Stanzione Maria, Stornaiuolo Gianfranca, Rizzo Viviana, Pontarelli Agostina, Gaeta Giovanni Battista
Infectious Diseases and Viral Hepatitis Unit, Department of Internal and Specialistic Medicine, Second University of Naples, Italy.
Infez Med. 2016 Jun 1;24(2):144-6.
Hepatitis B virus (HBV) surface antigen (HBsAg) seroconversion to anti-HBs antibody is the best final objective for all available chronic hepatitis B (CHB) treatments. Unfortunately, this goal is rarely achieved with the currently applied therapeutic approaches. Here we describe the case of an anti-HBe-positive CHB patient who was successfully treated with a particular therapeutic schedule. The patient was initially treated with lamivudine (LAM) for nine years. Breakthrough was observed after eight years of LAM therapy.
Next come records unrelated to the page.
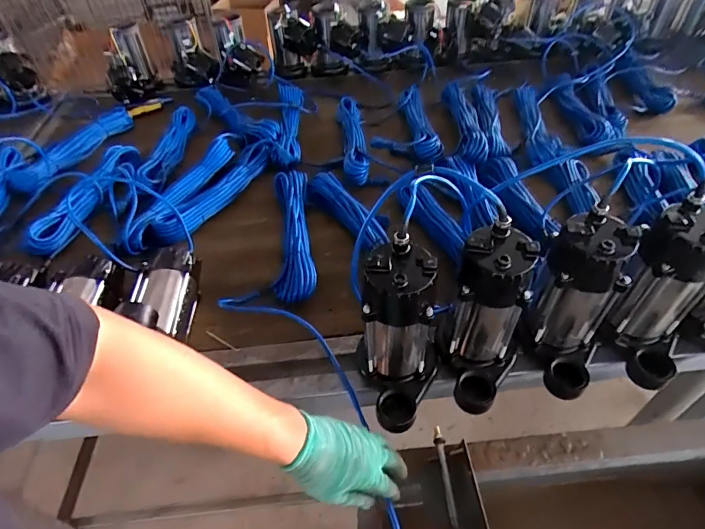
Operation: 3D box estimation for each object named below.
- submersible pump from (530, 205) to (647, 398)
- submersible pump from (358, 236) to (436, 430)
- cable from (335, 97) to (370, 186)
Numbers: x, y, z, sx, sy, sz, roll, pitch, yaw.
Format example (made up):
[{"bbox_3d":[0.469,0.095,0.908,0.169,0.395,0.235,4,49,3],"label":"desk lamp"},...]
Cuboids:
[{"bbox_3d":[0.306,0.060,0.600,0.107,0.224,0.125,25,52,24],"label":"submersible pump"},{"bbox_3d":[0.060,0.105,0.580,0.108,0.238,0.140,5,47,7],"label":"submersible pump"},{"bbox_3d":[-0.006,-0.333,1.101,0.074,0.074,0.377,-4,47,-1],"label":"cable"}]

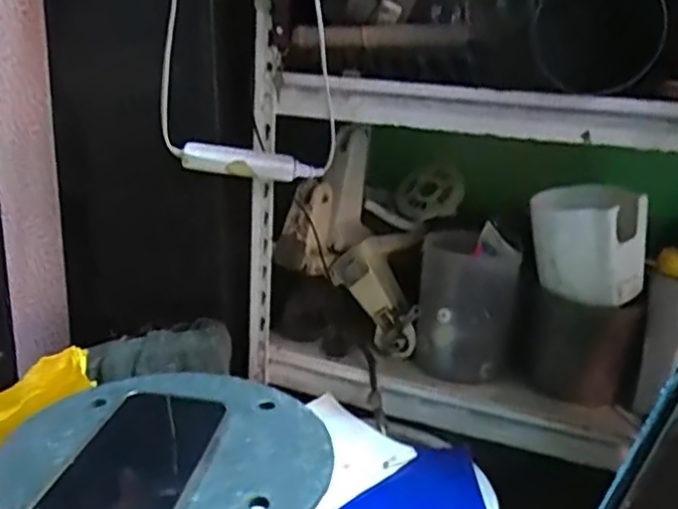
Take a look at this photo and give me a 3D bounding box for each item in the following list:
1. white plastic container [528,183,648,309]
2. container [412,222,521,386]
[{"bbox_3d":[0.311,-0.016,0.844,0.132,0.137,0.087,16,20,39],"label":"white plastic container"},{"bbox_3d":[0.177,0.065,0.939,0.128,0.181,0.138,6,16,10],"label":"container"}]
HBV-DNA was 3x10E4 IU/mL and LAM resistance mutations were present. Subcutaneous pegylated interferon (PEG-IFN) alfa 2a, 180 mcg/week, was added to LAM and after 4 weeks LAM was discontinued and PEG-IFN alone was continued up to week 52. HBV-DNA became undetectable at week 4 of therapy; serum HBsAg started to decline from week 4 and became undetectable at week 36, with the subsequent appearance of anti-HBs antibodies. IL28-B was genotyped at the polymorphic site rs12979860 and the CC allele was detected. Rescue therapy with Peg-IFN may be an option for selected patients with resistance to nucleos(t)ide analogues.
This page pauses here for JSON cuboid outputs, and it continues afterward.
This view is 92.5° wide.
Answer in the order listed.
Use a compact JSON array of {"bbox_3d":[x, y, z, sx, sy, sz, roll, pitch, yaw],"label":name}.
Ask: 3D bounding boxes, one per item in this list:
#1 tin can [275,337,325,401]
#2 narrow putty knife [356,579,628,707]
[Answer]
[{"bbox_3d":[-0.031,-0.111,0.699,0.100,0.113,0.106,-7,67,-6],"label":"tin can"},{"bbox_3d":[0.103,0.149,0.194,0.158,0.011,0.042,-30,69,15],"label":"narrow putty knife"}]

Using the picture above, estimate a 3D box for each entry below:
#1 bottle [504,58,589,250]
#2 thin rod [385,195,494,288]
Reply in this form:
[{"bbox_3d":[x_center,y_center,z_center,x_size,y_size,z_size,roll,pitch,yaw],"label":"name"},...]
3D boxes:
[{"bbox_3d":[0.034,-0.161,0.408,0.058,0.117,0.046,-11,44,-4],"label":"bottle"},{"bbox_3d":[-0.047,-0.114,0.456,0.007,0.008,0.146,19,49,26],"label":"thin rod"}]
乙肝病毒(HBV)表面抗原(HBsAg)血清学转换为抗-HBs抗体是所有现有慢性乙型肝炎(CHB)治疗的最佳最终目标。不幸的是,目前应用的治疗方法很少能实现这一目标。在此,我们描述了一例抗-HBe阳性的CHB患者通过特定治疗方案成功治愈的病例。该患者最初接受拉米夫定(LAM)治疗九年。拉米夫定治疗八年后出现病毒突破。HBV-DNA为3×10⁴IU/mL,且存在拉米夫定耐药突变。在拉米夫定基础上加用皮下注射聚乙二醇干扰素(PEG-IFN)α 2a,180 mcg/周,4周后停用拉米夫定,仅继续使用PEG-IFN至第52周。治疗第4周时HBV-DNA检测不到;血清HBsAg从第4周开始下降,第36周时检测不到,随后出现抗-HBs抗体。对rs12979860多态性位点进行IL28-B基因分型,检测到CC等位基因。对于选定的对核苷(酸)类似物耐药的患者,聚乙二醇干扰素挽救治疗可能是一种选择。